- [Votre tâche]:
Recopiez fidèlement le passage de l’article sur les abus sexuels à l’OMS qui commence par « Diplomates et donateurs » et se poursuit jusqu’à « semaine l’Associated Press. » compris.

- [Extrait]:
______

Diplomates et donateurs préoccupés par les rapports d’abus sexuels à l’OMS

LONDRES (AP) – Des diplomates et des donateurs britanniques, européens et américains ont exprimé de sérieuses inquiétudes sur la façon dont l’Organisation mondiale de la santé a géré les allégations d’abus sexuels impliquant son propre personnel pendant une épidémie d’Ebola au Congo, comme l’a rapporté cette semaine l’Associated Press.

Mardi, l’AP a publié une enquête documentant que la haute direction de l’OMS a été informée de multiples allégations d’abus sexuels impliquant au moins deux de ses médecins pendant l’épidémie en 2018.

Un contrat notarié obtenu par l’AP montre que deux membres du personnel de l’OMS ont signé un accord entre le Dr Jean-Paul Ngandu de l’OMS et une jeune femme qu’il aurait fécondée au Congo. Dans ce contrat, le Dr Ngandu promettait de verser de l’argent à la jeune femme, de couvrir les frais de sa grossesse et de lui acheter un terrain. Le contrat a été conclu « pour protéger l’intégrité et la réputation de l’organisation », a déclaré Ngandu.

______

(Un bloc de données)
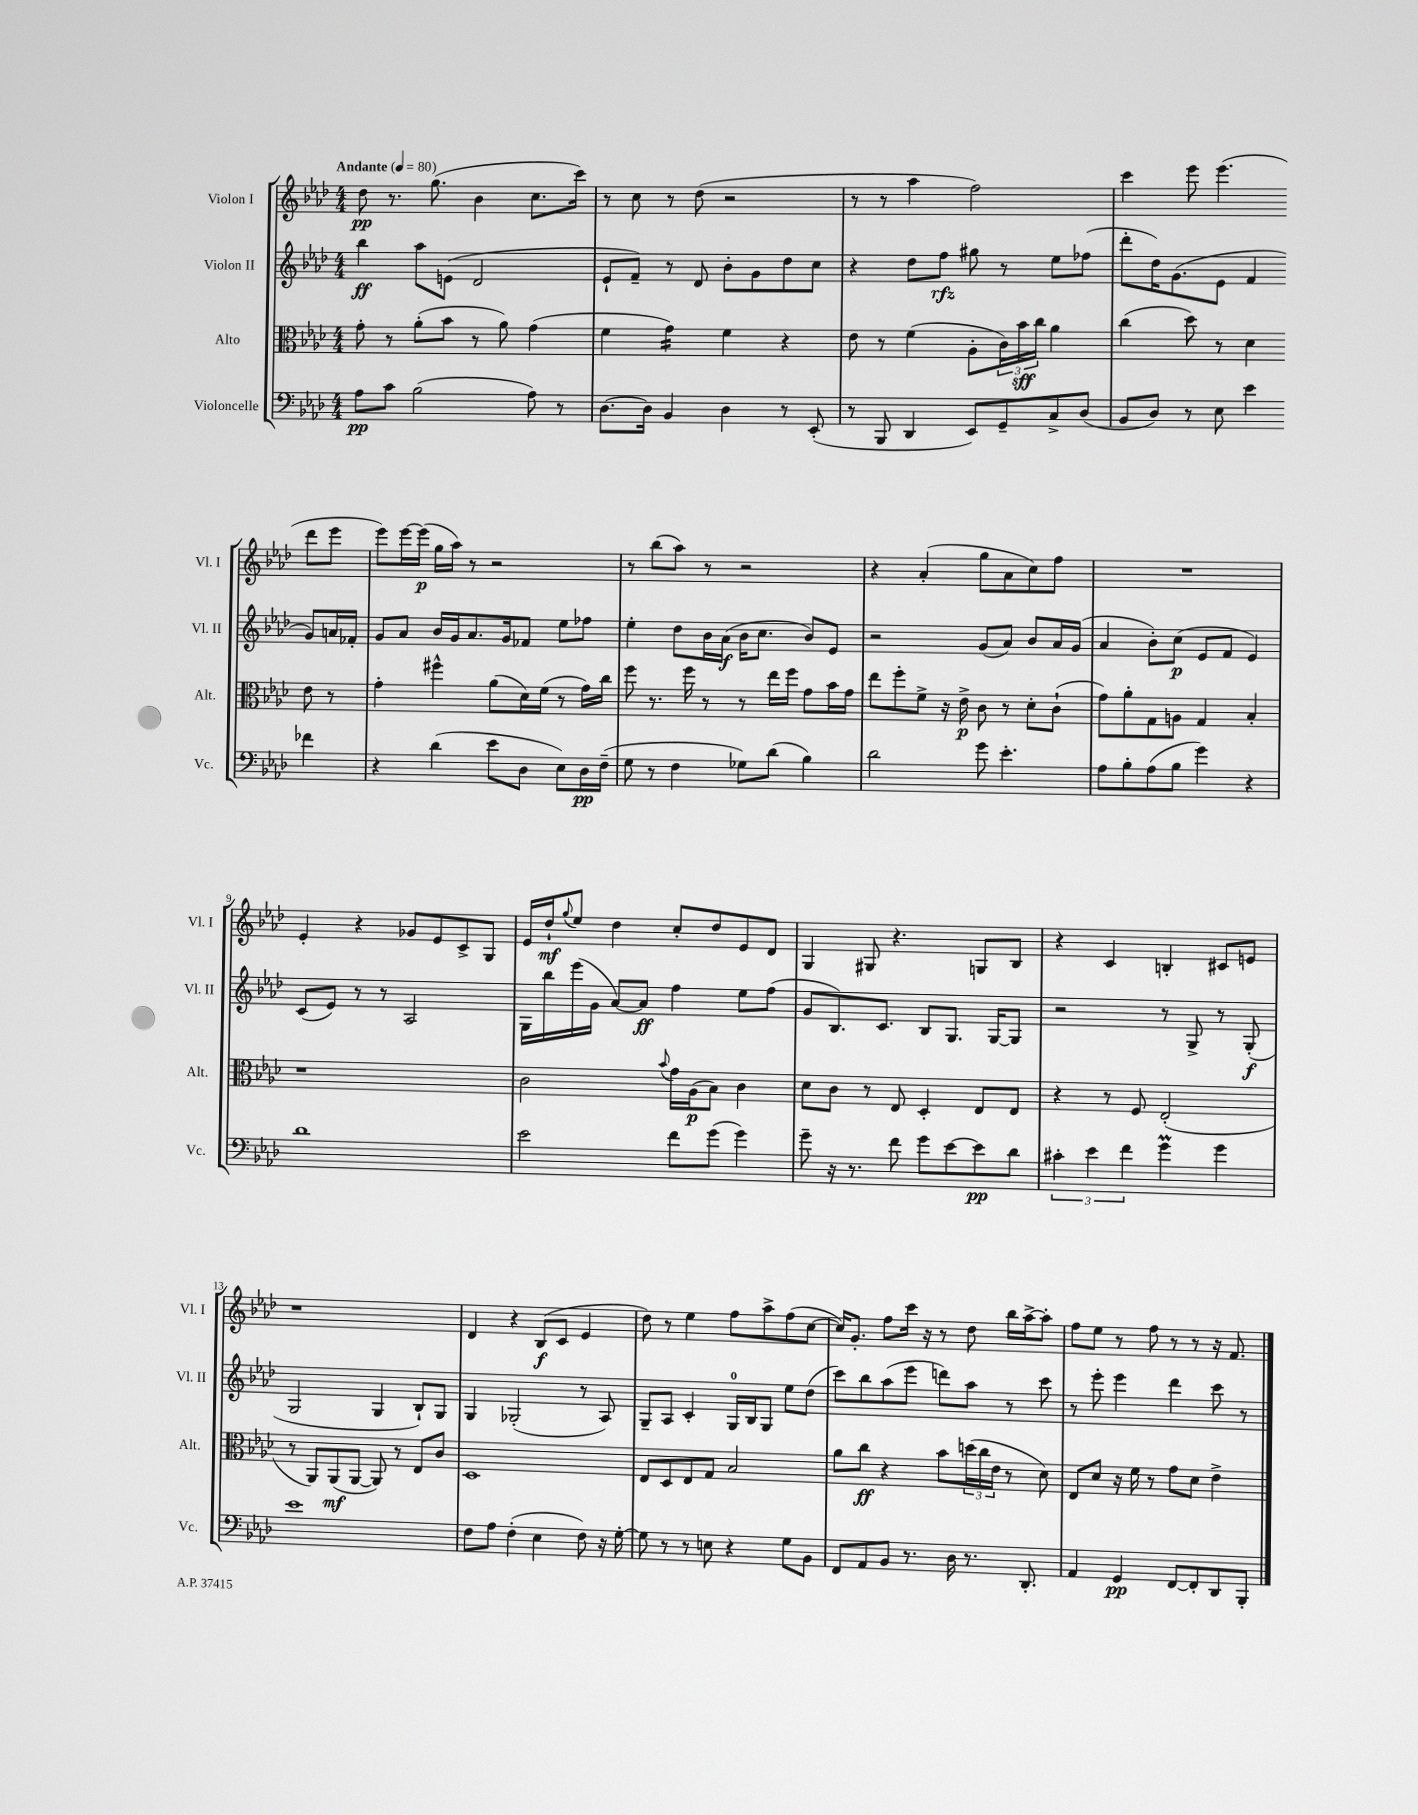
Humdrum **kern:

**kern	**kern	**kern	**kern
*staff4	*staff3	*staff2	*staff1
*clefF4	*clefC3	*clefG2	*clefG2
*k[b-e-a-d-]	*k[b-e-a-d-]	*k[b-e-a-d-]	*k[b-e-a-d-]
*M4/4	*M4/4	*M4/4	*M4/4
*MM80	*MM80	*MM80	*MM80
8A-\L	8g'\	4bb-\	8dd-\
8c\J	8r	.	8.r
(2B-\	(8a-'\L	8aa-\L	.
.	.	.	(8.gg\
.	8b-\J	(8e\J	.
.	8r	2d-/	4b-\
.	8a-\)	.	.
8A-\)	(4g\	.	8.cc\L
8r	.	.	.
.	.	.	16ccc\Jk)
=	=	=	=
[8.D-\L	4f\	8e-`/L	8r
.	.	8f~/J)	8cc\
16D-\]Jk	.	.	.
4BB-/	4g\)	8r	8r
.	.	8d-/	(8dd-\
4D-\	4f\	8b-'\L	2r
.	.	8g\	.
8r	4r	8dd-\	.
(8EE-'/	.	8cc\J	.
=	=	=	=
8r	8e-\	4r	8r
8BBB-/	8r	.	8r
4DD-/	(4f\	8dd-\L	4aa-\
.	.	8ff\J	.
8EE-/L)	8A-'\L	8gg#\	2ff\)
8GG~/	24c\L)	8r	.
.	24b-\	.	.
.	24cc\JJ	.	.
8C^/	4a-\	8ee-\L	.
(8D-/J	.	(8ff-\J	.
=	=	=	=
8BB-/L	(4cc\	8ddd-'\L	4ccc\
8D-/J)	.	16dd-\K)	.
.	.	(8.g\	.
8r	8dd-\)	.	8eee-\
8E-\	8r	8e-\J	(4.eee-\
4e-\	4d-\	4f/	.
4f-\	8e-\	8g/L)	8ddd-\L
.	8r	16a/L	8eee-\J
.	.	16f-'/JJ	.
=	=	=	=
4r	4g'\	8g/L	8eee-\L)
.	.	8a-/J	[16eee-\L
.	.	.	(16eee-\]JJ
(4d-\	4ff#^^\	16b-/LL	16gg\LL
.	.	16g/J	16aa-\JJ)
.	.	8.a-/	8r
8e-\L	(8a-\L	.	2r
.	.	16g/k	.
8D-\J	16d-\L)	8f-/J	.
.	(16f\JJ	.	.
8E-\L)	8r	8ee-\L	.
16D-\L	16g\LL)	8ff-\J	.
(16F~\JJ	16cc\JJ	.	.
=	=	=	=
8G\	8ff\	4ee-'\	8r
8r	8.r	.	(8bb-\L
4F\	.	8dd-\L	8aa-\J)
.	16ff\	.	.
.	8r	16b-\L	8r
.	.	(16a-\JJ	.
8G-\L)	8r	16b-\LK	2r
.	.	8.cc\J	.
(8d-\J	16ee-\LL	.	.
.	16ff\JJ	.	.
4B-\)	8g\L	8b-/L)	.
.	16b-\L	8e-/J	.
.	16g\JJ	.	.
=	=	=	=
2d-\	8ee-\L	2r	4r
.	8ff'\	.	.
.	8f^\J	.	(4a-'/
.	16r	.	.
.	16e-^\	.	.
8g\	8c\	(8g/L	8gg\L
4.e-'\	8r	8a-/J)	8a-\
.	8d-'\L	8b-/L	8cc\)
.	(8c`\J	16a-/L	8ff\J
.	.	(16g/JJ	.
=	=	=	=
8A-\L	8g\L)	4a-/	1r
8B-'\	8a-'\	.	.
(8A-\	8G\	8b-'\L)	.
8B-\J	8A\J	(8cc\J	.
4g\)	4G/	8e-/L	.
.	.	8f/J	.
4r	4B-'/	4e-/)	.
=	=	=	=
1d-	1r	(8c/L	4e-'/
.	.	8e-/J)	.
.	.	8r	4r
.	.	8r	.
.	.	2A-/	8g-/L
.	.	.	8e-/
.	.	.	8c^/
.	.	.	8G/J
=	=	=	=
2e-\	2c\	16G\LL	16e-/LL
.	.	16bb-\	16dd-`/J
.	.	.	8qqgg/
.	.	(16eee-\	8ee-/J
.	.	16g\JJ	.
.	.	[8a-/L)	4dd-\
.	.	8a-/]J	.
.	8qqb-/	.	.
8f\L	16g\LL	4ff\	8cc'/L
.	(16A-\J	.	.
(8g\J	8B-\J)	.	8dd-/
4g\)	4c\	8ee-\L	8e-/
.	.	(8ff\J	8d-/J
=	=	=	=
8g~\	8d-\L	8g/L	4G/
16r	8c\J	8.B-/)	.
8.r	.	.	.
.	8r	.	8G#/
.	.	8.c/J	.
8f\	8E-/	.	4.r
8g\L	4D-'/	8B-/L	.
[8e-\	.	8.G/J	.
8e-\]	8E-/L	.	8G/L
.	.	[16G/LK	.
8d-\J	8E-/J	8G/]J	8B-/J
=	=	=	=
6c#'\	4r	2r	4r
6e-\	.	.	.
.	8r	.	4c/
6f\	.	.	.
.	8F/	.	.
4g\	(2E-'/	8r	4B'/
.	.	8G^/	.
4g\	.	8r	8c#/L
.	.	(8G'/	8e/J
=	=	=	=
1e-	8r	2G/	1r
.	8AA-/L)	.	.
.	(8AA-/	.	.
.	[8AA-/J	.	.
.	8AA-/])	4G/	.
.	8r	.	.
.	8E-/L	8B-`/L)	.
.	8c/J	8G/J	.
=	=	=	=
8F\L	1D-	4G/	4d-/
8A-\J	.	.	.
(4F'\	.	(2G-'/	4r
4E-\	.	.	(8B-/L
.	.	.	8c/J
8F\)	.	8r	4e-/
16r	.	8A-/)	.
[16G'\	.	.	.
=	=	=	=
8G\]	8E-/L	8G~/L	8dd-\)
8r	8D-/	8A-/J	8r
8r	8E-/	4c'/	4ee-\
8E\	8G/J	.	.
4r	2B-/	16G/LL	8ff\L
.	.	16B-/J	.
.	.	8G/J	8aa-^\
8G\L	.	8ee-\L	(8ff\
8BB-\J	.	(8dd-\J	[8cc\J
=	=	=	=
8FF/L	8a-\L	8ccc\L)	16cc/]LK)
.	.	.	8.g'/J
8AA-/	8cc\J	8bb-\	.
8BB-/J	4r	(8aa-\	8ff\L
8.r	.	8eee-\J	16ccc\Jk
.	.	.	16r
.	8b-\L	8ddd\L)	8r
16D-\	.	.	.
8.r	(24dd\L	8aa-\J	8dd-\
.	24cc\	.	.
.	24e-\JJ	.	.
.	8r	8r	16bb-\LL
8.DD-'/	.	.	[16aa-^\J
.	8d-\)	8ccc\	8aa-'\]J
=	=	=	=
4AA-/	8E-/L	8r	8ff\L
.	8d-/J	8eee-'\	8ee-\J
4GG/	16r	4eee-\	8r
.	16f\	.	.
.	8r	.	8ff\
[8FF/L	8g\L	4ddd-\	8r
8FF'/]	8d-\J	.	8r
8DD-/	4e-^\	8ccc\	16r
.	.	.	8.f/
8BBB-'/J	.	8r	.
==	==	==	==
*-	*-	*-	*-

______

- [Résultat obtenu]:
Diplomates et donateurs préoccupés par les rapports d’abus sexuels à l’OMS

LONDRES (AP) – Des diplomates et des donateurs britanniques, européens et américains ont exprimé de sérieuses inquiétudes sur la façon dont l’Organisation mondiale de la santé a géré les allégations d’abus sexuels impliquant son propre personnel pendant une épidémie d’Ebola au Congo, comme l’a rapporté cette semaine l’Associated Press.